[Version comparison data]
▼

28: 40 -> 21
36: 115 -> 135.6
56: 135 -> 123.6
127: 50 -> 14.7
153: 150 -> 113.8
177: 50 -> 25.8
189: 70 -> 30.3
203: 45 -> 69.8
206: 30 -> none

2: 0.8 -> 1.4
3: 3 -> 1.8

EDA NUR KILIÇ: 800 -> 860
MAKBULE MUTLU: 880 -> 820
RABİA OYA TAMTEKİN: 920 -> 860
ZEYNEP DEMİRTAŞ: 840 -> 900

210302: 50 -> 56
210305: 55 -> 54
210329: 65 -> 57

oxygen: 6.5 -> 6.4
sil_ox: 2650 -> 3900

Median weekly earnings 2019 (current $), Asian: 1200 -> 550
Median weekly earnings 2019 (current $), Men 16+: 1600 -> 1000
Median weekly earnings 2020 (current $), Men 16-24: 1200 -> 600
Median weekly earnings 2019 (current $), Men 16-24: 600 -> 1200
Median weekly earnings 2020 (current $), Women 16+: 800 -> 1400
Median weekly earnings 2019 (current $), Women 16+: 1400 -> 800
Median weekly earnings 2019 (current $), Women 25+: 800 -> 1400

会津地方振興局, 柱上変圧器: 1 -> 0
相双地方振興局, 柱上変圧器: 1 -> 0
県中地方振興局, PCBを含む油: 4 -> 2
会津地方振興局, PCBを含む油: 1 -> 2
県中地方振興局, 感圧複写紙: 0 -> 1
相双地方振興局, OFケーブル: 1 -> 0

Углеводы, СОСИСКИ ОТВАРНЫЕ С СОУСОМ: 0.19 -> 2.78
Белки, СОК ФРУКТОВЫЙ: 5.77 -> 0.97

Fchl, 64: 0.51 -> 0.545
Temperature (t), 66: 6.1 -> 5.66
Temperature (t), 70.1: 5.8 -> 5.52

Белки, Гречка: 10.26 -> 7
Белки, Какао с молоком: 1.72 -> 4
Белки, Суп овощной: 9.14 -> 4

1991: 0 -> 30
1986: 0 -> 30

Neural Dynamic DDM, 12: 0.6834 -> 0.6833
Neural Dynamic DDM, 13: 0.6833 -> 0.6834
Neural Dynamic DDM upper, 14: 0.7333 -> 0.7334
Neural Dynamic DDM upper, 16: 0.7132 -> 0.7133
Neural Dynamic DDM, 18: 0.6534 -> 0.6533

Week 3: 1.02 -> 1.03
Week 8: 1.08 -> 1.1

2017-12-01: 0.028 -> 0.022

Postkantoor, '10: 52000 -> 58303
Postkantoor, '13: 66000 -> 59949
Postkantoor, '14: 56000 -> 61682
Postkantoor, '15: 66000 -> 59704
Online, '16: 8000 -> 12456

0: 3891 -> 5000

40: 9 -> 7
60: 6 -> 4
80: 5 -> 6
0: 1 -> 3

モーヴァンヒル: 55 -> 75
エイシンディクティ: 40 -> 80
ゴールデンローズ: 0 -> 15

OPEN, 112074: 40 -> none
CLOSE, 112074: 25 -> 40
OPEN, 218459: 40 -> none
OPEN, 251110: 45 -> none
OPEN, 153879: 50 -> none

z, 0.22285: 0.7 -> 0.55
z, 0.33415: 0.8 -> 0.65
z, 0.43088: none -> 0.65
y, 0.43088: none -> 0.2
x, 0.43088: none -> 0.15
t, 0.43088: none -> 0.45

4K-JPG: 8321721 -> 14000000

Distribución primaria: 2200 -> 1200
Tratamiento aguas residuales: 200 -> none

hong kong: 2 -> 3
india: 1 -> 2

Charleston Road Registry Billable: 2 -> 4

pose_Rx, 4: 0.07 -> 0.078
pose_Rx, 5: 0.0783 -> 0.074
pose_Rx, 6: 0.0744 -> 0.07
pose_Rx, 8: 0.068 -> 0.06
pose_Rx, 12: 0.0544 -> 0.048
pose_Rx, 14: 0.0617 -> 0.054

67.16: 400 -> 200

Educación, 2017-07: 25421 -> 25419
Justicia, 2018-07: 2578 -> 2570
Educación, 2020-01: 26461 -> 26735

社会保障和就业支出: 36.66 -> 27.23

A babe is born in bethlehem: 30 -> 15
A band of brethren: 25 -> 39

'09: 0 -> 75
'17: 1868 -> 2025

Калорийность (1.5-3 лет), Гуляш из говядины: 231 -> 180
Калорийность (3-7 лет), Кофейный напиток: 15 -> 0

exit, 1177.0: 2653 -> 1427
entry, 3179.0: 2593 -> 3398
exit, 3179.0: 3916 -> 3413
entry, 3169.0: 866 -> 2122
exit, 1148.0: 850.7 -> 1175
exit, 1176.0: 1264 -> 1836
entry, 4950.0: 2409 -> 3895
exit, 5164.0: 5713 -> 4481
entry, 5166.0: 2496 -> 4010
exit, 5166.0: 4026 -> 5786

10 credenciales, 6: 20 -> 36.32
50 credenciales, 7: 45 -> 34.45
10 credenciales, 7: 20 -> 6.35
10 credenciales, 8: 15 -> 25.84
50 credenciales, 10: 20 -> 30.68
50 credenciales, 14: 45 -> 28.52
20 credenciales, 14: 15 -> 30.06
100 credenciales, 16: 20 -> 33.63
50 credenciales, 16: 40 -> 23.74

▲

▶ **Exercise directions**
From the records above, copy only the lines starting with the line that holds "モーヴァンヒル: 55 -> 75" and going on through the line that holds "pose_Rx, 5: 0.0783 -> 0.074", exactly as written.

▶ **Solution**
モーヴァンヒル: 55 -> 75
エイシンディクティ: 40 -> 80
ゴールデンローズ: 0 -> 15

OPEN, 112074: 40 -> none
CLOSE, 112074: 25 -> 40
OPEN, 218459: 40 -> none
OPEN, 251110: 45 -> none
OPEN, 153879: 50 -> none

z, 0.22285: 0.7 -> 0.55
z, 0.33415: 0.8 -> 0.65
z, 0.43088: none -> 0.65
y, 0.43088: none -> 0.2
x, 0.43088: none -> 0.15
t, 0.43088: none -> 0.45

4K-JPG: 8321721 -> 14000000

Distribución primaria: 2200 -> 1200
Tratamiento aguas residuales: 200 -> none

hong kong: 2 -> 3
india: 1 -> 2

Charleston Road Registry Billable: 2 -> 4

pose_Rx, 4: 0.07 -> 0.078
pose_Rx, 5: 0.0783 -> 0.074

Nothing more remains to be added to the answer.